Segment Start: SUPPLIED INFORMATION

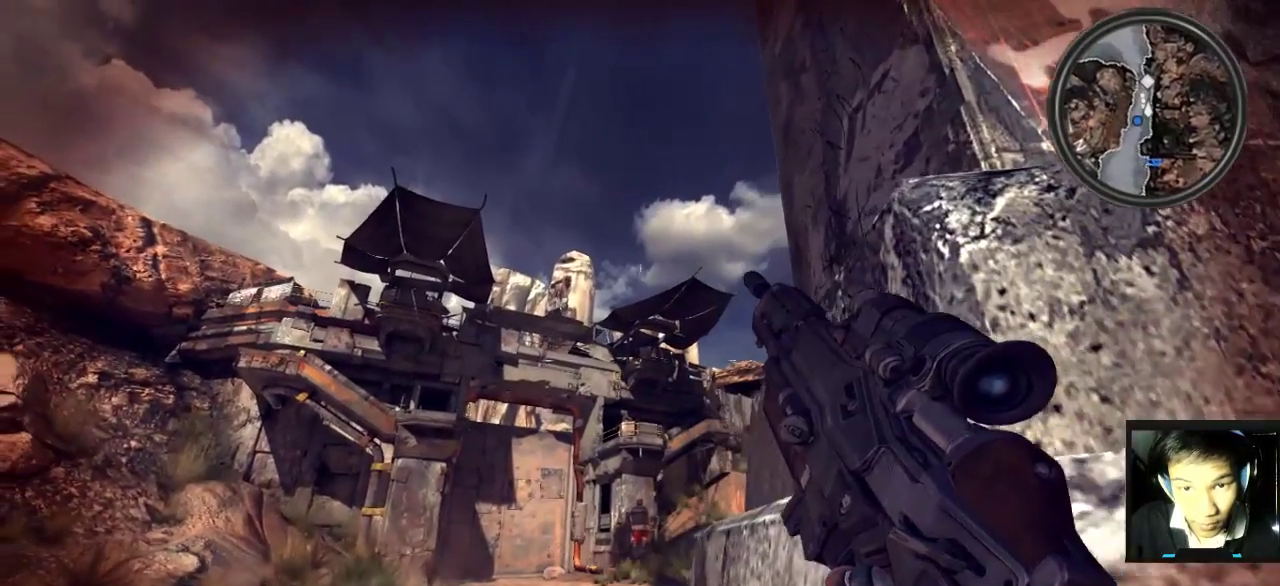
{"keys": [], "mouse": ["right"], "mouse_move": "still", "events": [[300, "d", "down"], [350, "d", "up"]]}
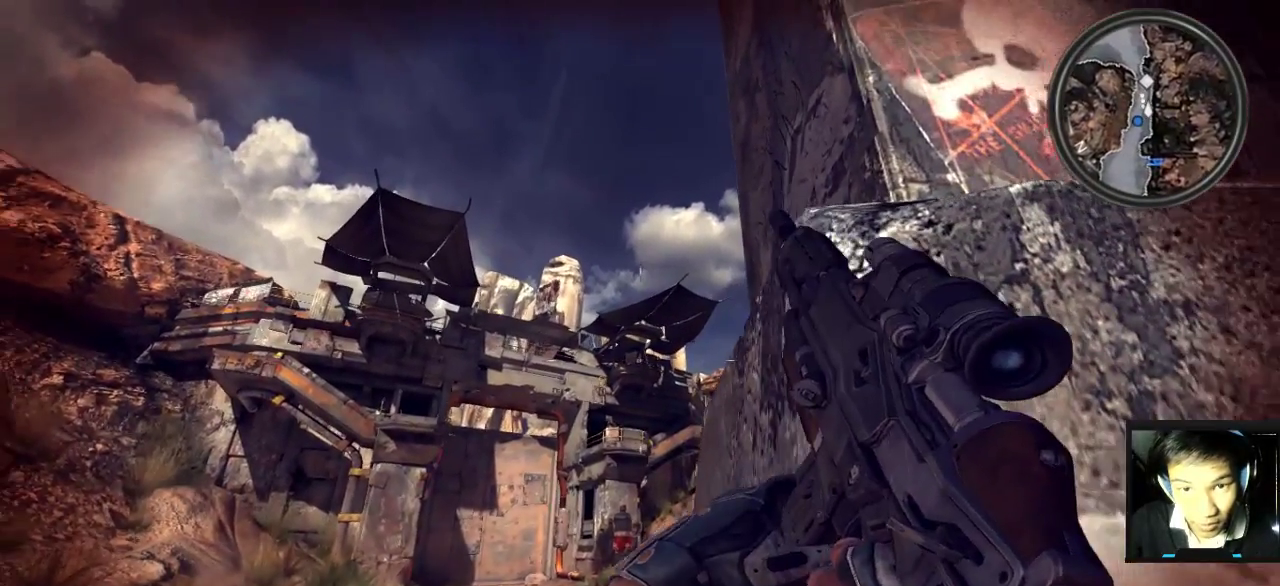
{"keys": [], "mouse": [], "mouse_move": "still", "events": [[283, "mouse_right", "up"]]}
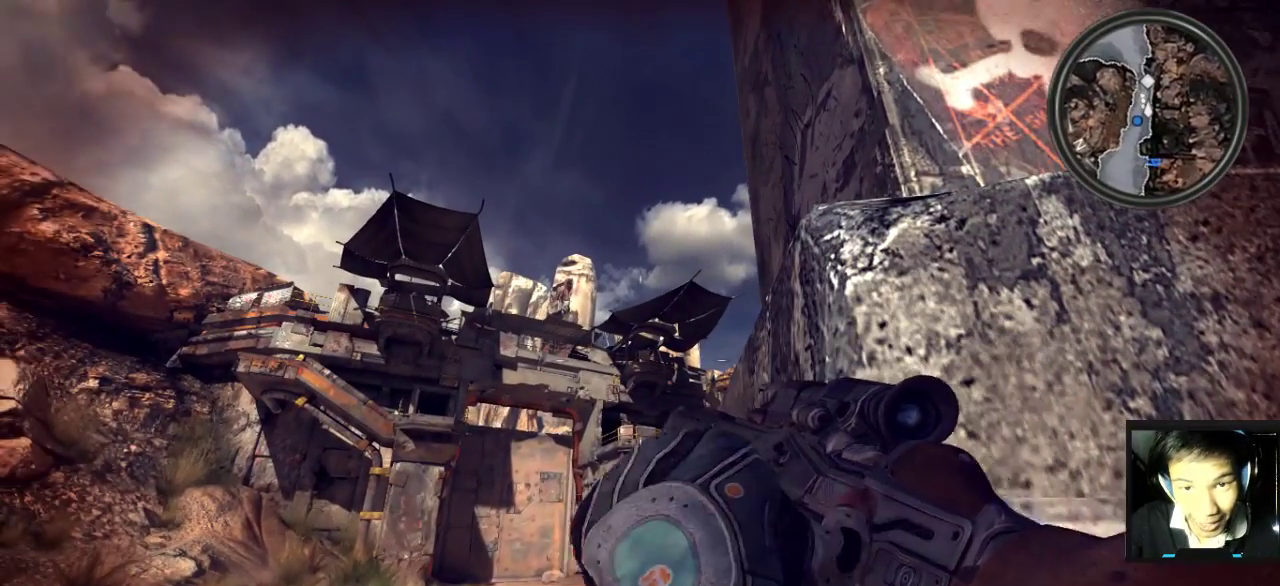
{"keys": [], "mouse": [], "mouse_move": "still", "events": []}
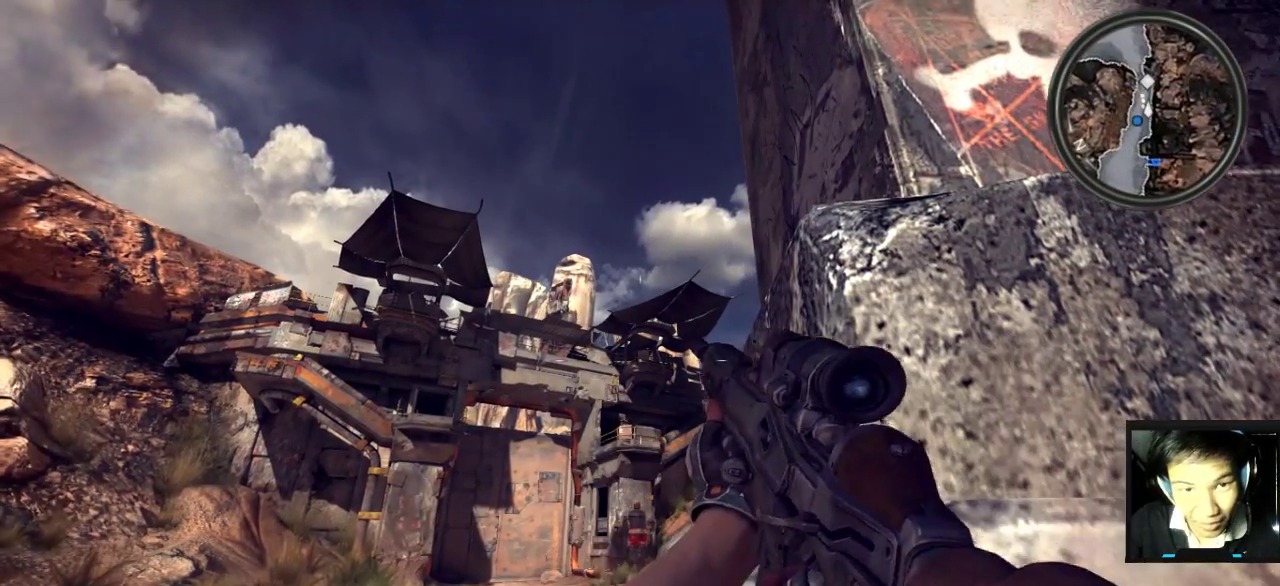
{"keys": [], "mouse": ["right"], "mouse_move": "still", "events": [[267, "mouse_right", "down"]]}
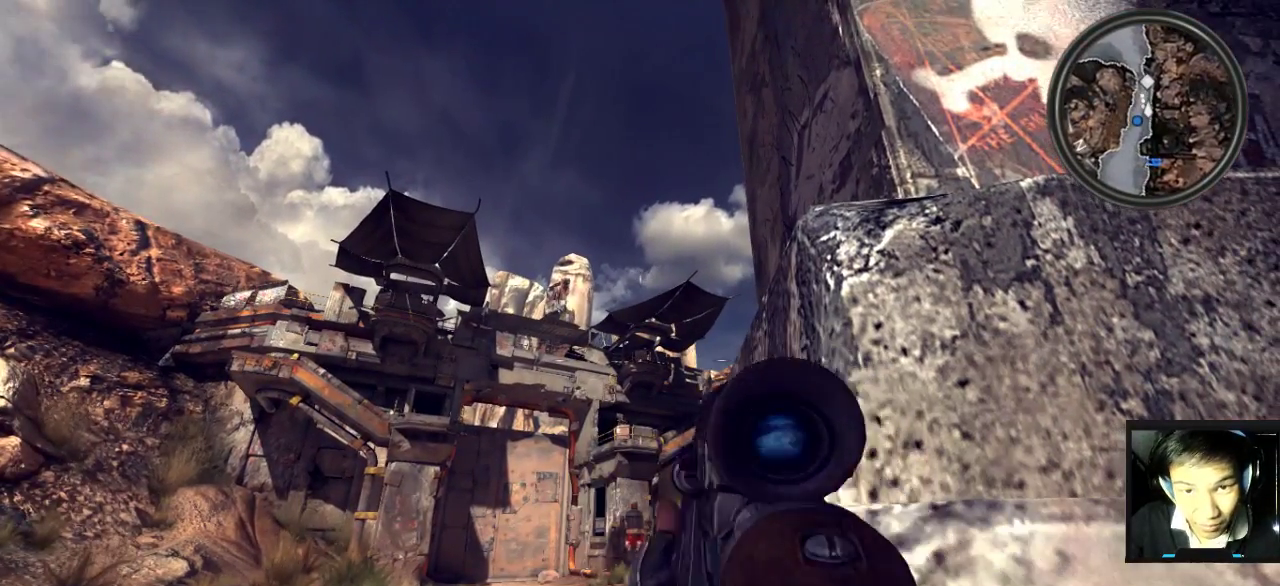
{"keys": [], "mouse": ["right"], "mouse_move": "still", "events": []}
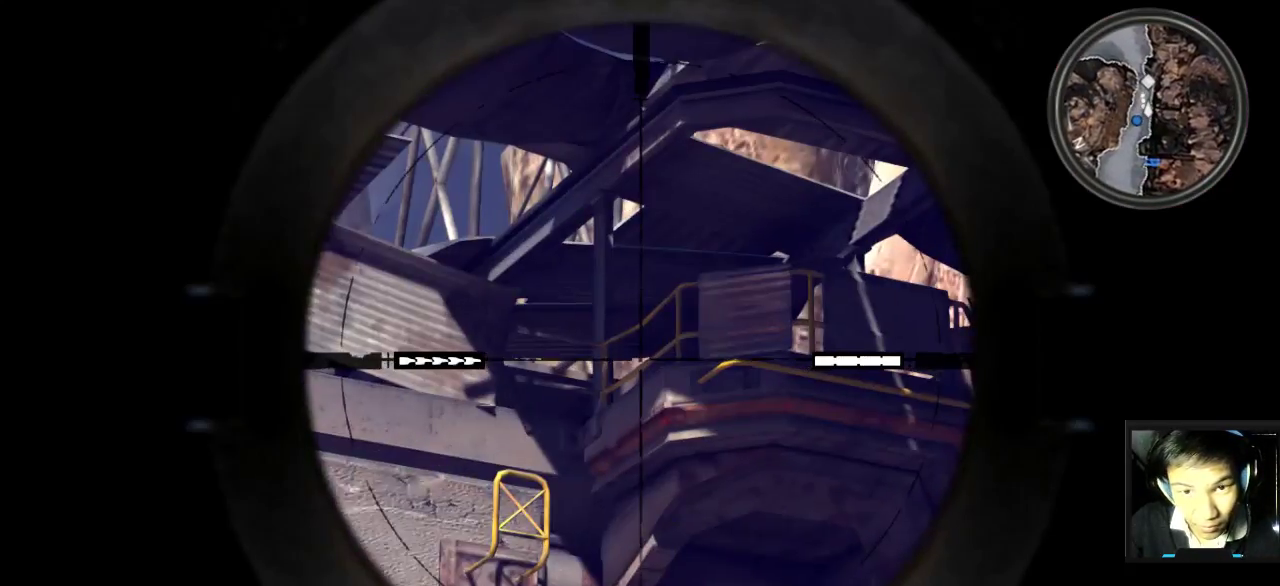
{"keys": [], "mouse": ["right"], "mouse_move": "still", "events": []}
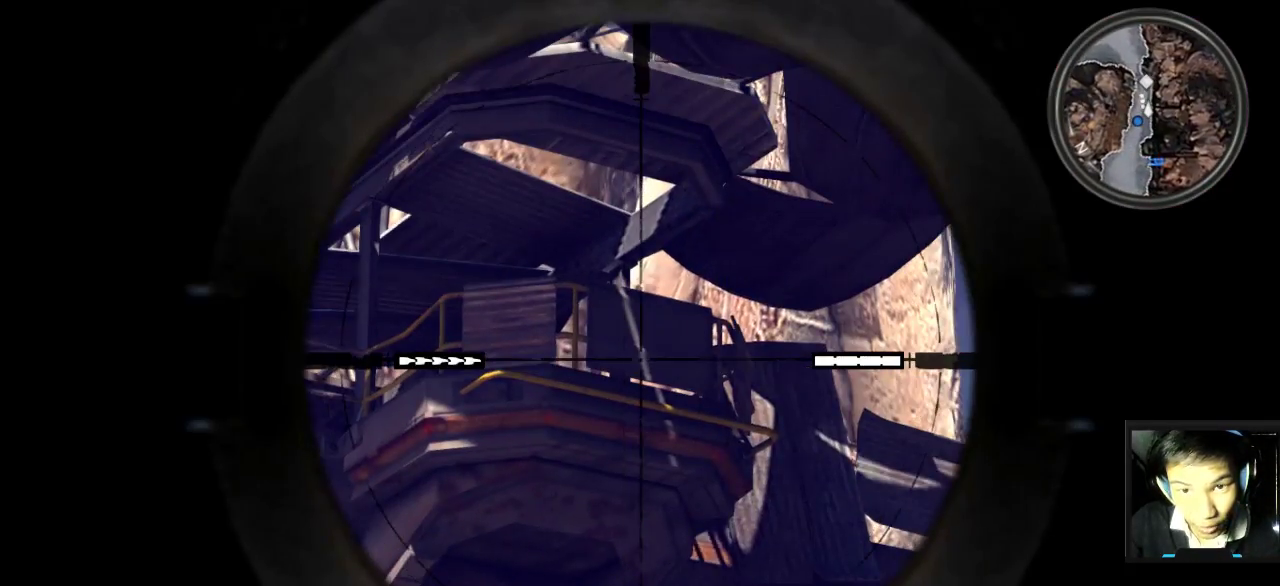
{"keys": ["a", "s"], "mouse": [], "mouse_move": "down-right", "events": [[250, "mouse_right", "up"], [350, "a", "down"], [383, "s", "down"]]}
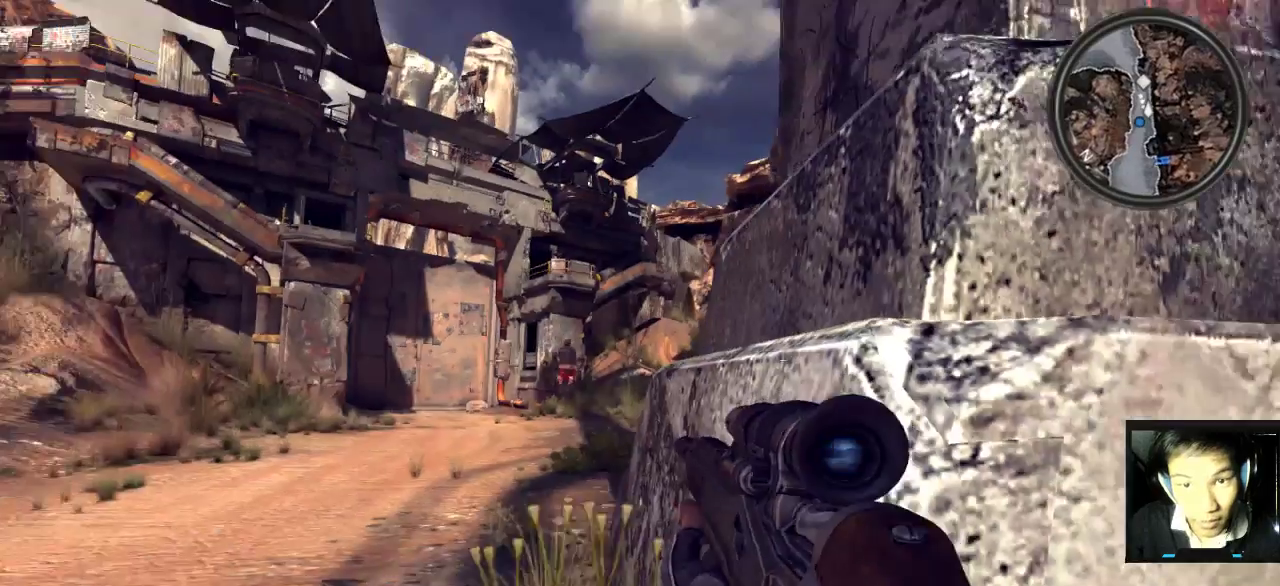
{"keys": ["shift", "w"], "mouse": [], "mouse_move": "left", "events": [[133, "s", "up"], [217, "w", "down"], [350, "shift", "down"], [417, "a", "up"]]}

Segment End: SUPPLIED INFORMATION

_EXERCISE REQUIREMENTS_
Copy each line from the data above that includes "down".

_SOLUTION TO THIS PROBLEM_
{"keys": [], "mouse": ["right"], "mouse_move": "still", "events": [[300, "d", "down"], [350, "d", "up"]]}
{"keys": [], "mouse": ["right"], "mouse_move": "still", "events": [[267, "mouse_right", "down"]]}
{"keys": ["a", "s"], "mouse": [], "mouse_move": "down-right", "events": [[250, "mouse_right", "up"], [350, "a", "down"], [383, "s", "down"]]}
{"keys": ["shift", "w"], "mouse": [], "mouse_move": "left", "events": [[133, "s", "up"], [217, "w", "down"], [350, "shift", "down"], [417, "a", "up"]]}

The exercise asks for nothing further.